X is not for the faint of heart, considering that the old people in the picture actually die from a heart attack during a jump-scare scene.

X (2022) Review By

Published on March 25, 2022

Rating 4 /5


The new horror film from Ti West, X, is a retro slasher but with a poignant theme. It perfectly embodies rural Texas during the 1970s era. It has that gung-ho style of the new while exposing the fears of an older generation losing a certain moral grounding. It is also just loaded with sex and violence of grotesque absurdity and intensity.

The film takes place in 1979 Texas where a band of pornographers aims to shoot their next big film on location. Their little sex flicks entitled The Farmer’s Daughters were to be shot on a real farm, as arranged by their business leader/producer Wayne (Martin Henderson). He has managed to rent out a cabin on a real farm owned by an elderly couple. What he hasn’t told the couple is that he intends to shoot a lot of sex scenes at their place. He also hasn’t told his crew about this either.

The crew has mixed feelings on this. The central pornography actors of Maxine (Mia Goth), Jackson (Kid Cudi), and Bobby-Lynne (Brittany Snow) all seem cool with it. The film’s director RJ (Owen Campbell) and his girlfriend boom-mic operator Lorraine (Jenna Ortega) are feeling a little uneasy about it. Lorraine, in particular, considers herself a Christian and is already having major convictions about the business, let alone a business where she has to lie.
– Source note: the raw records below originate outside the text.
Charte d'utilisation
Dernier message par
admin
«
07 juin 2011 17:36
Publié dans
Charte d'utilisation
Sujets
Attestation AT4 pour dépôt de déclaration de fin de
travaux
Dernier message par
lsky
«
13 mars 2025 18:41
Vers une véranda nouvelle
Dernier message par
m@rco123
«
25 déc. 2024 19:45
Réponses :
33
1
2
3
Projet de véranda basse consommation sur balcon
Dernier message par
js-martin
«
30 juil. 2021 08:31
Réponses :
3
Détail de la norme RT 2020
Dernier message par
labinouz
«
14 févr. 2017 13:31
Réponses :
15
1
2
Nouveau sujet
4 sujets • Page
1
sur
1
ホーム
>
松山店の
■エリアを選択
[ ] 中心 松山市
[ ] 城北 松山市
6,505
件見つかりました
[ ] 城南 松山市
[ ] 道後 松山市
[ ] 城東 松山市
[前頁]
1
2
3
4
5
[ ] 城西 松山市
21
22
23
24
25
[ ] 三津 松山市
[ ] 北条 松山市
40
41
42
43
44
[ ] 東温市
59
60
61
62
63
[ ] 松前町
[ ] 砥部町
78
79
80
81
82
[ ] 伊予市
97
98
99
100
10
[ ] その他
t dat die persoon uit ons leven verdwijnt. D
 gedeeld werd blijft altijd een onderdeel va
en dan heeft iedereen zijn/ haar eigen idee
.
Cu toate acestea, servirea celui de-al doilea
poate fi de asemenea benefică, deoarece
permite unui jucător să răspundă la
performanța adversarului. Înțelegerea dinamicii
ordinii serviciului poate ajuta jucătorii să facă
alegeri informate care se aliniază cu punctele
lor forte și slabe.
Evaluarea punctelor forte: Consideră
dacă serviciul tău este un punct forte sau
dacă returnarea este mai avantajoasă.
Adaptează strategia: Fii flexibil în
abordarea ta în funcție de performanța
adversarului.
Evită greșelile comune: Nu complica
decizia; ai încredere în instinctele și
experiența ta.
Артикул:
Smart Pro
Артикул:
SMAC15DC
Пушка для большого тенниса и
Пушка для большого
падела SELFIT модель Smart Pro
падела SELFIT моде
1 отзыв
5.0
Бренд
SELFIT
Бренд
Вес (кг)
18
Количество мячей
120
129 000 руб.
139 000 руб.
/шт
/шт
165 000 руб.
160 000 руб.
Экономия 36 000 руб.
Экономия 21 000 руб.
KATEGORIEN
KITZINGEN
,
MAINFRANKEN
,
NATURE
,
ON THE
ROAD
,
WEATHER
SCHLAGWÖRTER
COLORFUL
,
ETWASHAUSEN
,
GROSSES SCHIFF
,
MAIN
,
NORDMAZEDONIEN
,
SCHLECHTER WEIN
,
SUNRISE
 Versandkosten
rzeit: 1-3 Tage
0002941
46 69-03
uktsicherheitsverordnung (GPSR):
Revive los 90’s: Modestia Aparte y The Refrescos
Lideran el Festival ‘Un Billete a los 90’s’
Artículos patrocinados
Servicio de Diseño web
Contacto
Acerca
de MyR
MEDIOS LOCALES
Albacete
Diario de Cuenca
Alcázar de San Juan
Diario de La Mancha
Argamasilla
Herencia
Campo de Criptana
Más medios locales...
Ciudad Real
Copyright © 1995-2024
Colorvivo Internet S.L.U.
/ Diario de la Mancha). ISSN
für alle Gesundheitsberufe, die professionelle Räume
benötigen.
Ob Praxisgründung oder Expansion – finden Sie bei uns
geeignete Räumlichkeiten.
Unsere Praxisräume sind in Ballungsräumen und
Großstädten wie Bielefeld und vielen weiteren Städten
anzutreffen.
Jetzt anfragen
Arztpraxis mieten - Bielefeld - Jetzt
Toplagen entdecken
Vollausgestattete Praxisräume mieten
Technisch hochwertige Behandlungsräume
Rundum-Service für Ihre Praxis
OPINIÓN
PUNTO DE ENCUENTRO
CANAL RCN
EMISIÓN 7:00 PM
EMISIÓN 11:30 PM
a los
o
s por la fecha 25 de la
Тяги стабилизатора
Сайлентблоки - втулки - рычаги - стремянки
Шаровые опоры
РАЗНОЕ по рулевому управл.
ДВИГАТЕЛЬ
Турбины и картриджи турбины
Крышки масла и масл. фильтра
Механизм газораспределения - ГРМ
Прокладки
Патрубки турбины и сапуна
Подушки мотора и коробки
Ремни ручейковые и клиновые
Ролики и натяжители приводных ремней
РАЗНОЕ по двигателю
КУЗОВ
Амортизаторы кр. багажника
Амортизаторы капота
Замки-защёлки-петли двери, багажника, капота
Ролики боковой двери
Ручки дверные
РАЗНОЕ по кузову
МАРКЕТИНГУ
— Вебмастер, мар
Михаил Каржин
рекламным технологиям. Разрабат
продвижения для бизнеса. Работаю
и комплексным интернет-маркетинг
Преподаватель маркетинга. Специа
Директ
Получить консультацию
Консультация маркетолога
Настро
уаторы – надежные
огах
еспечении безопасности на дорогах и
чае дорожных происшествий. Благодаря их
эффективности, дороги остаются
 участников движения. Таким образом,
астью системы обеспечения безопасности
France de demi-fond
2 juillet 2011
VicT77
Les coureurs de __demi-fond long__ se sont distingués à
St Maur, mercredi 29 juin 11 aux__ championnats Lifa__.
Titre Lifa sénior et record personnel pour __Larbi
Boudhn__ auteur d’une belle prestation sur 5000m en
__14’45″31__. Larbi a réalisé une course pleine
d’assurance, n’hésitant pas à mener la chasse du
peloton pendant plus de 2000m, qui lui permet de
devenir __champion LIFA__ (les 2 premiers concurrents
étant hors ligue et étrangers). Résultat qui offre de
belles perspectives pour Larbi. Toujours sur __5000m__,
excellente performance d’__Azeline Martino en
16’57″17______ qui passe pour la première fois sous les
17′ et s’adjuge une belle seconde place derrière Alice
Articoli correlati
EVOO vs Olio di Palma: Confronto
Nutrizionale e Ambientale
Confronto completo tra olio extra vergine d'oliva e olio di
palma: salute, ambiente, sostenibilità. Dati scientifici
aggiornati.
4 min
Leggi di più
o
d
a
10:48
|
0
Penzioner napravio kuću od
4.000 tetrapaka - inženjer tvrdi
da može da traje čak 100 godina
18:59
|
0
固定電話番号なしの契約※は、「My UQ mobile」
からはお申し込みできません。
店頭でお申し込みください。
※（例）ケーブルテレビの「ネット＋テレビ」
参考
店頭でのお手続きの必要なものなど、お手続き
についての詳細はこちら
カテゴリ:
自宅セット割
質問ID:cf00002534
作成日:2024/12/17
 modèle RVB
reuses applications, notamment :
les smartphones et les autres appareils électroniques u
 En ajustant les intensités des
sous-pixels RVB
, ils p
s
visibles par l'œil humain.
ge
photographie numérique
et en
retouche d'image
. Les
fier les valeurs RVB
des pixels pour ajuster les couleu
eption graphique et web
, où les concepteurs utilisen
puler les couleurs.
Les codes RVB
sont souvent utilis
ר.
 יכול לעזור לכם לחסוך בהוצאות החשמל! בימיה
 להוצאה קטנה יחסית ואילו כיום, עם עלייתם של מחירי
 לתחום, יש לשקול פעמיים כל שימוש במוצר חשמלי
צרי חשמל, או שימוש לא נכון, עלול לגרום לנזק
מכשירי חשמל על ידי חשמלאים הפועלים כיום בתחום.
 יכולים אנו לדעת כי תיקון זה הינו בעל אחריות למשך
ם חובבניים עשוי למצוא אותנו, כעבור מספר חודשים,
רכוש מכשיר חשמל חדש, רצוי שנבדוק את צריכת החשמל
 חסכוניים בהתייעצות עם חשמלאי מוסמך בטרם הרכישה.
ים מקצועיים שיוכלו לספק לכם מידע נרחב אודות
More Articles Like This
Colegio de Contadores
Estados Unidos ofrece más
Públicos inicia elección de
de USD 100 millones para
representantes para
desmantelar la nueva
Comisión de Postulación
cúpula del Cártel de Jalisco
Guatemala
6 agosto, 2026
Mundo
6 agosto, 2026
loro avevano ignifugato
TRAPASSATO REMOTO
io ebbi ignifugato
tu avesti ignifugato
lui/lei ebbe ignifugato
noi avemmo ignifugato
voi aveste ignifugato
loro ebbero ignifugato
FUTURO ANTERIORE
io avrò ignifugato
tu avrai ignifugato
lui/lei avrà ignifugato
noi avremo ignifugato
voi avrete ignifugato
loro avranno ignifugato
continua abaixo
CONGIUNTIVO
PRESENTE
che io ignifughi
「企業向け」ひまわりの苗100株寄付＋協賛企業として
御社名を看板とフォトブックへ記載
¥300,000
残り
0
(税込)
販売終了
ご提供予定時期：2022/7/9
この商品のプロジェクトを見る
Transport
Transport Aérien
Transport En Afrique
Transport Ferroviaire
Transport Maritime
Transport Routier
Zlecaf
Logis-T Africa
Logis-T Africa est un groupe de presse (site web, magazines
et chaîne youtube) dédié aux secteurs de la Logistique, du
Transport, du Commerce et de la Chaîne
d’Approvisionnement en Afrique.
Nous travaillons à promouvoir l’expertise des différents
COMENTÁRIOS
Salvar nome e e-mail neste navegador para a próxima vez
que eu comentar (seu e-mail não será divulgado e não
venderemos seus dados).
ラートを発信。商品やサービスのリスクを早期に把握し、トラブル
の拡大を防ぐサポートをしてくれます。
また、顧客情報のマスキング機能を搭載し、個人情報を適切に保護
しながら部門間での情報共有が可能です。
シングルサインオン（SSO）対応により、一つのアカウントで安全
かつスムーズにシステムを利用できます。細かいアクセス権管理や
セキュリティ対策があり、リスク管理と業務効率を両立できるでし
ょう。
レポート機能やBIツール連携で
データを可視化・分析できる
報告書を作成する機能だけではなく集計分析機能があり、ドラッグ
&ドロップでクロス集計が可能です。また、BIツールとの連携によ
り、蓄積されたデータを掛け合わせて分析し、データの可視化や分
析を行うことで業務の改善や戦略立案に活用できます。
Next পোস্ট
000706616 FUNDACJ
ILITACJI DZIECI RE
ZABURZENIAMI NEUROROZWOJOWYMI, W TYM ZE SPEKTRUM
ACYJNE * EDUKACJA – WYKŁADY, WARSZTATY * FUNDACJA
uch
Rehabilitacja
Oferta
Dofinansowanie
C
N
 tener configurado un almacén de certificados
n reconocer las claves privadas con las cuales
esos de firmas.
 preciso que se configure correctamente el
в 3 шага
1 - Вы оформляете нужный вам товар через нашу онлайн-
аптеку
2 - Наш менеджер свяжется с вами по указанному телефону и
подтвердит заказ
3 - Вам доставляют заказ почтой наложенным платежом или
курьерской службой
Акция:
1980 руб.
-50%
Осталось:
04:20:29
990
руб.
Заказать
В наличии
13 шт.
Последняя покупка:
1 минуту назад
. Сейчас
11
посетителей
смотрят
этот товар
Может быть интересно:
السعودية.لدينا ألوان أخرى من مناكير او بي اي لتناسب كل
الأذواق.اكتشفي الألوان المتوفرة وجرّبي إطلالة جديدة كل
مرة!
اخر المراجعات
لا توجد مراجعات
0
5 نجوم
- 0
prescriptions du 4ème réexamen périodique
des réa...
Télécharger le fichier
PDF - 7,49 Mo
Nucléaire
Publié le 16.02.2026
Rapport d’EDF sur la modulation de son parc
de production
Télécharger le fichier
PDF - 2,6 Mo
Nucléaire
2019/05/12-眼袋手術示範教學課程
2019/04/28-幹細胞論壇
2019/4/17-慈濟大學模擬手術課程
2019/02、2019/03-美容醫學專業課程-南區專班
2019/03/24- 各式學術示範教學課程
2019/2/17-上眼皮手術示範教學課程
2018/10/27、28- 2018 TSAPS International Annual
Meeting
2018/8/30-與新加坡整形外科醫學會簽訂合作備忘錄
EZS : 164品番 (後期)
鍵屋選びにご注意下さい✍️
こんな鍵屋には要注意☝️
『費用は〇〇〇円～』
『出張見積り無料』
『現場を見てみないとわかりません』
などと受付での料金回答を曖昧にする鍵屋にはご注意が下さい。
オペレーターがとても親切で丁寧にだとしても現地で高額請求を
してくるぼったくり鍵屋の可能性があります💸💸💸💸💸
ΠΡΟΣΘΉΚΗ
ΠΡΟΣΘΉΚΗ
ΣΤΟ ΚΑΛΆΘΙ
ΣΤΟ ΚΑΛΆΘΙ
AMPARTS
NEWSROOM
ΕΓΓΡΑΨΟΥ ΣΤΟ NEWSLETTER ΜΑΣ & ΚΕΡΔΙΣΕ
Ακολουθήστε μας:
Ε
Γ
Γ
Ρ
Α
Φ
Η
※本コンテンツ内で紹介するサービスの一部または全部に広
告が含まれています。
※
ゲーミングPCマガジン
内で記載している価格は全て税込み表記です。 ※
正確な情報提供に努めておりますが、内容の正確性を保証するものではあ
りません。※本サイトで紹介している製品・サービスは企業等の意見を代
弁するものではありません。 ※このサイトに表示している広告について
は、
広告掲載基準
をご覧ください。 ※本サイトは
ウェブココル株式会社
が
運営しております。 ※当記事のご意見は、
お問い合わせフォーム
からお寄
As their erotic filming continues as planned, the gang soon learns that they’re not as much in the wrong as the couple they’re renting from. The elderly couple Howard and Pearl have only grown more bitter with age. Howard finds himself despising all young folks, while Pearl is jealous of the sex they’re all having. Their bitterness and frustrations with growing old ultimately lead them down the path of slaughtering their visitors as both a means of generational revenge and an act of religious conviction for removing sinners from this world.

The film is staged beautifully in a manner that feels more natural than trying to amp up every ounce of the 1970s. The music choices are decent enough where the film doesn’t feel like a jukebox of a movie and the clothing feels surprisingly restrained. That being said, West doesn’t skimp on the sex and gore, letting it play a pivotal role in shaping the frights. The unlucky filmmakers find themselves being smashed with hammers, slashed with knives, and even being poked in the eyes by pitchforks. There’s a great style to it as well, as with the scene where someone is brutally stabbed in front of a turned-on car, the blood splashing on the headlights to create a deep red and sinister scene.

There are even little nuggets of meta-commentary within the picture on the nature of sex and violence. This comes about in one of the most intriguing scenes where the cast and crew discuss the movie over beers. Lorraine questions why Wayne would let his girlfriend Maxine have sex with other guys. The actors then open up about how sex and love are two different things, recognizing that sex may be something more fleeting than love. Sensing desperation not to waste her life, Lorraine then tells RJ she’d like to do a sex scene in the movie. RJ, even the filmmaker, argues it wouldn’t make sense as it would subvert the film they’re shooting for. Lorraine’s argument for subversion is the movie Psycho to which RJ retorts that they’re not making a horror movie. He’s right; they’re not making a horror movie, they’re in one and just don’t know that sex and violence go hand-in-hand with such a genre.

X is not for the faint of heart, considering that the old people in the picture actually die from a heart attack during a jump-scare scene. The violence is quite brutal, the sex quite graphic (more by horror standards than Cronenberg pictures), and the brooding sense of dread is enough to put most audiences on the edge of their seat. But for those who enjoy the classic slashers of yore, this is a delicious throwback of a picture that not only taps into a retro sense of terror but brilliantly weaves in themes of aging, dreams, relationships, and religious zealotry.